Are you by any chance calling g.dispose after every draw call or something like that?

Or modifying the image every frame or even worse, at every drawing operation?


I was getting between 150 and 200 fps if I got rid of the scrolling tiled background code, which at this point just displays colored tiles:

for (int i = firsttile_y - 90; i < getHeight(); i+=(90))  {
	for (int j = firsttile_x - 90; j < getWidth(); j+=(90))  {
		g2d.drawImage(getVImage(level.getTile(x, y).getSprite().getBImage()), i, j, this);

I call .dispose every time before I show the bufferstrategy (bs.show in my code).

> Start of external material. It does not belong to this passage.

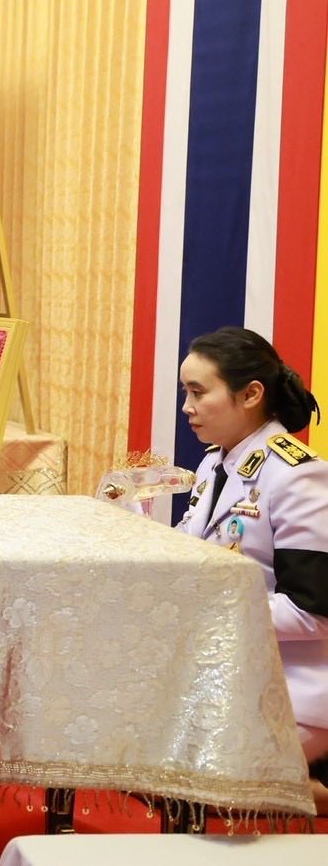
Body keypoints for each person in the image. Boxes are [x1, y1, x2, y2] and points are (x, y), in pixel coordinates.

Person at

My tiles are 90 pixels by 90 pixels. firsttile_y - 90 and firsttile_x - 90 refer to the locations of the first sets of tiles at the top and left sides of the screen, even if they are partly off-screen. Level is the level; getTile(x, y) accesses a text file that contains integers representing the tile map; and you can figure out the rest of it I’m sure.

I tried adding sprite-image.setAccelerationPriority(1f); to my code (with getBImage and not getVImage) after I load the buffered image from the png file into the sprite object’s memory but it didn’t help.

EDIT: Maybe I’m copying from the sprite sheet every time instead of just once for things. I will investigate!
EDIT2: Yeah I was reading from the sprite sheet every time. Now I call that code when I generate the level (just once) so the level object has the memory loaded into it already. Getting 60 fps now and it looks good. I learned a lot from this mistake though - how I can take advantage of hardware acceleration and what else is out there for gaming in Java. Thanks guys.